-- WHAT TO DO --
1. List every Glasgow Warriors player named in the Ulster v Glasgow Warriors match report.
2. Continue the Ulster v Glasgow Warriors match report from where it stops.

-- EXCERPTED TEXT --
---+---
Ulster v Glasgow Warriors
Ulster mastered the conditions in Belfast better than the visiting Warriors as the Ravenhill side qualified for the knock-out stages of the Heineken Cup. While Gregor Townsend's side came back into the game in the second half, it was a bridge too far against one of Europe's finest sides.
In a game characterised by towering box kicks and the battle for territory the Ulstermen won out, though the match was perhaps closer than the final scoreline suggested with two scores in the final seven minutes putting the victory beyond any reasonable doubt.
Ruan Pienaar opened the scoring for the home side after five minutes with Glasgow penalised for going off their feet at a ruck, and with a quarter of the game gone, Ulster stretched their lead to one that would prove unassailable.
Kiwi Nick Williams, renowned for his size and power, crossed the whitewash with twenty minutes gone._ He forced Sean Maitland to spill the ball with a big hit then as Ulster swept forward it was Williams' pick and go from the base of a ruck a few phases later which saw him batter through three tackles to touch down.
Despite the dreadful conditions, both sides were willing to throw the ball around and the desire to take territory saw the back three of each side under pressure under the high ball._
Duncan Weir had Warriors first shot at goal lined up with just over half an hour on the clock but his effort, from fully 49 metres out, shot low from the tee and crept under rather than over the bar.
Five minutes later, and in an uncharacteristic moment, Weir missed his second penalty attempt, dragging the ball left.
There had been some encouraging performances from the visitors with Henry Pyrgos sharp and alert as ever and with some accurate kicking as he matched his illustrious opposite number._ While the scrum came under pressure, captain Al Kellock was as influential as ever in the pack
The Warriors, however, were left to rue two missed opportunities that would have put them in touch on the stroke of half-time.
---+---
-- SUPPLIED RECORDS --
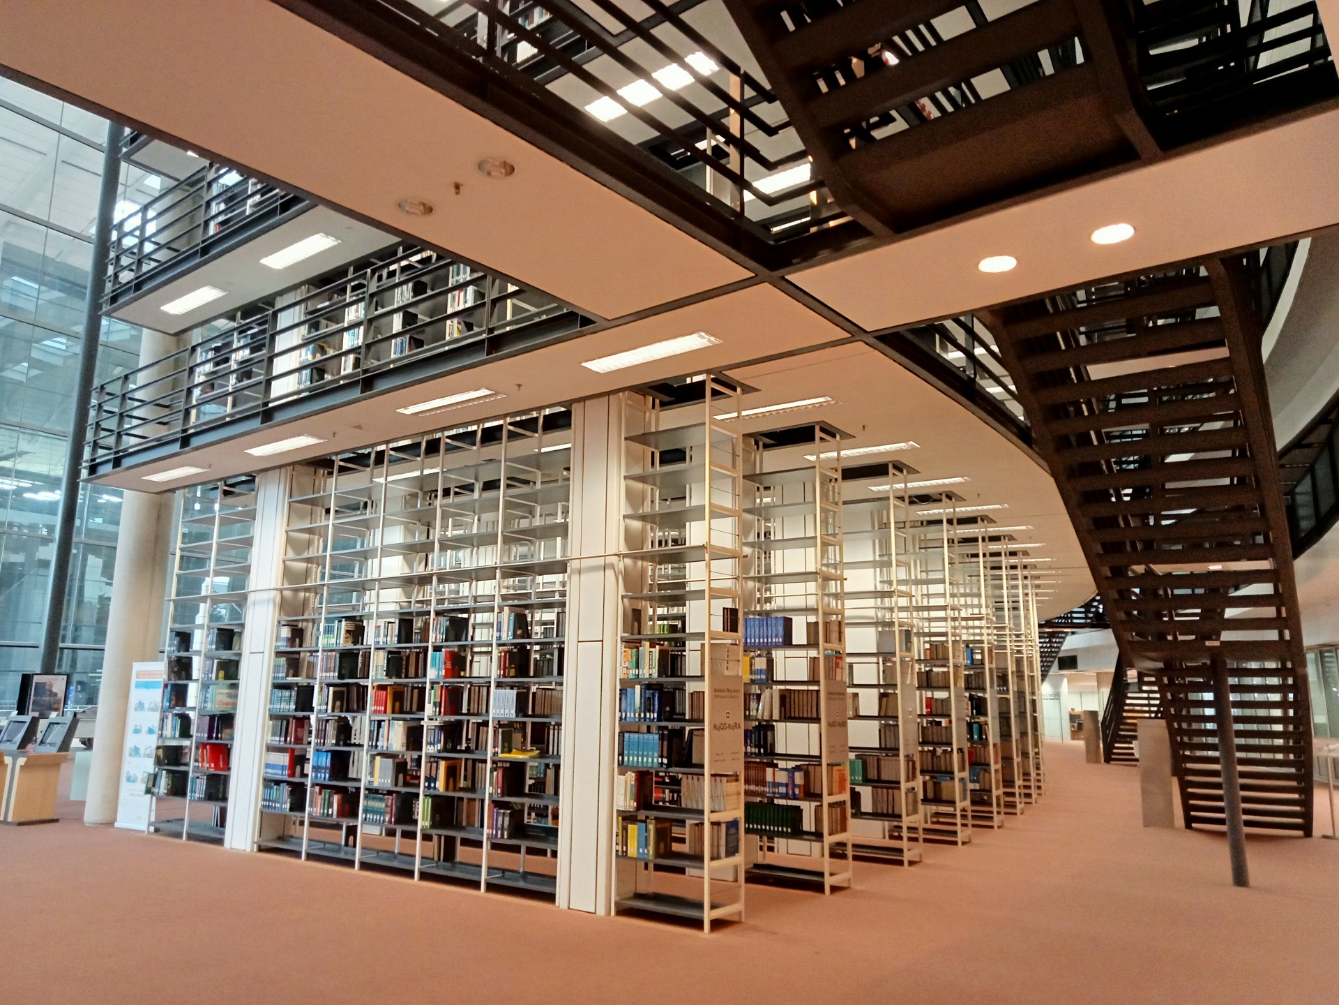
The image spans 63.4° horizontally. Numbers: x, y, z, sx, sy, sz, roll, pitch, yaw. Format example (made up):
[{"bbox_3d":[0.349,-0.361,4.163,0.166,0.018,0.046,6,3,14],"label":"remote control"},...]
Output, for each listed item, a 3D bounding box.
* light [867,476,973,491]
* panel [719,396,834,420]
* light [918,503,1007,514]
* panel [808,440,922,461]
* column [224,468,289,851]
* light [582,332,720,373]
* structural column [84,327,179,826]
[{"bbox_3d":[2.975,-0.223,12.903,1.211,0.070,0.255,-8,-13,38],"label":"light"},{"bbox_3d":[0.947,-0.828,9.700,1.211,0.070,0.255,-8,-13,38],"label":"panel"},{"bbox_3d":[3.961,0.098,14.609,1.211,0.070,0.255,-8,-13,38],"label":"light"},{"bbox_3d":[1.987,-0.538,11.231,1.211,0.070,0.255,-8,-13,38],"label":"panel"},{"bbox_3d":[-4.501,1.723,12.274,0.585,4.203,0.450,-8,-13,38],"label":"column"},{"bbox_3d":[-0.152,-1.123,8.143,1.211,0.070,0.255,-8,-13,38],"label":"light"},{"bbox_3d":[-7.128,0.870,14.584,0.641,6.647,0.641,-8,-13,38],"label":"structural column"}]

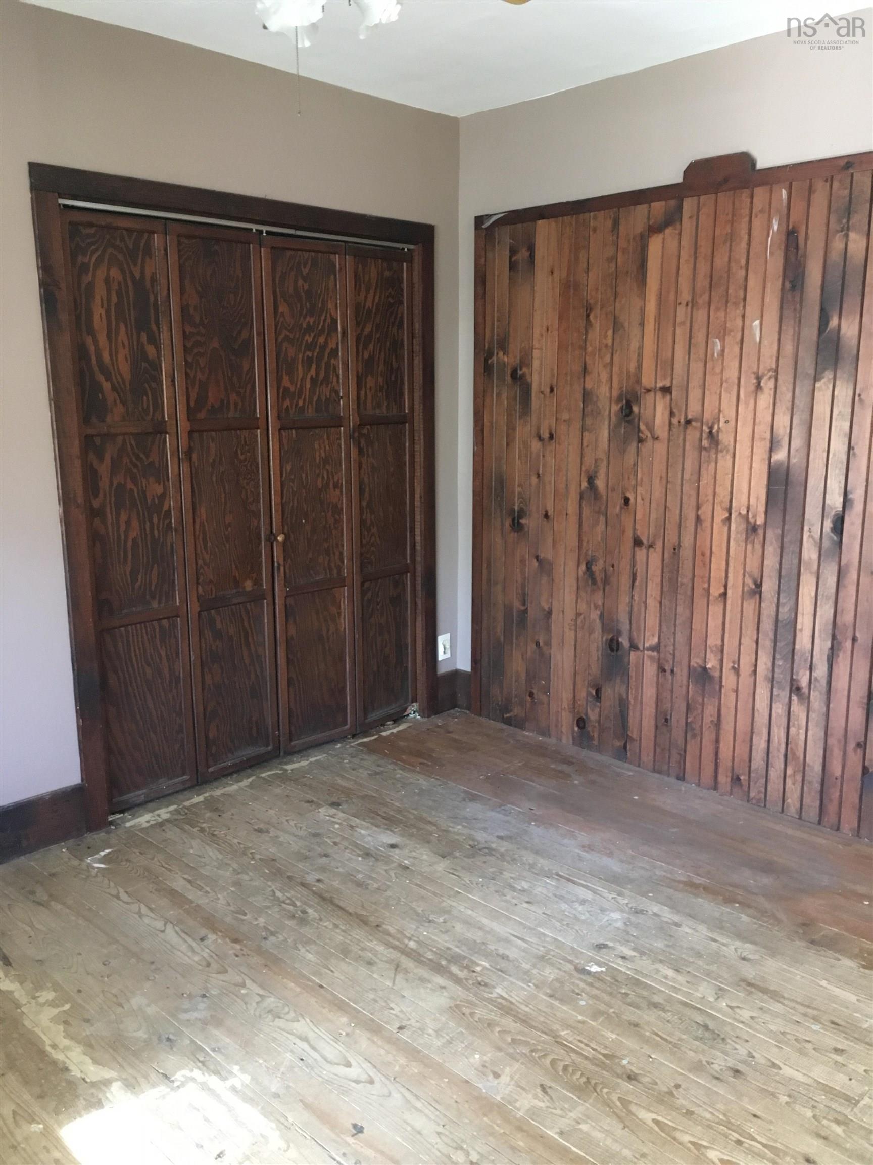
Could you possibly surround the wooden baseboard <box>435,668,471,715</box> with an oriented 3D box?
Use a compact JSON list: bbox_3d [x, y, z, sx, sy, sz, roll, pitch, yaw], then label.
---+---
-- WRITTEN RESPONSES --
1.
Sean Maitland
Duncan Weir
Henry Pyrgos
Al Kellock

2.
The second half looked to mirror the first with Pienaar, Ulster's influential scrum-half, continuing the trend of towering high balls but Glasgow had clearly re-thought the game plan and Kellock urged his pack to keep it tight and take the fight up front.
The rolling maul was being used to good effect and led to Weir putting the first points on the board for the visiting side.
Another maul led to another penalty and another three points from the boot of Weir and within 10 minutes of the restart Warriors were back in touch at 10-6. _
Glasgow had the momentum as Ulster were reduced to 14 men with a sin-binning for second-row Henderson but the Warriors couldn't capitalise on the man advantage and when Ulster returned to full strength, they knocked the wind from the Warriors sails.
A massive scrum inside the Glasgow 22 forced the penalty and the boot of Pienaar extended their lead back out to seven points with a little under 20 minutes to play.
The dagger blow came 10 minutes later with Jared Payne freed in the corner to show and go past the defence and touch down to make the game secure for Ulster, even with Pienaar missing the conversion.
While the Warriors continued to step up, they perhaps stepped too quick in a tap and go and were turned over, a two on one meant outside centre Cave could race in from 20 metres.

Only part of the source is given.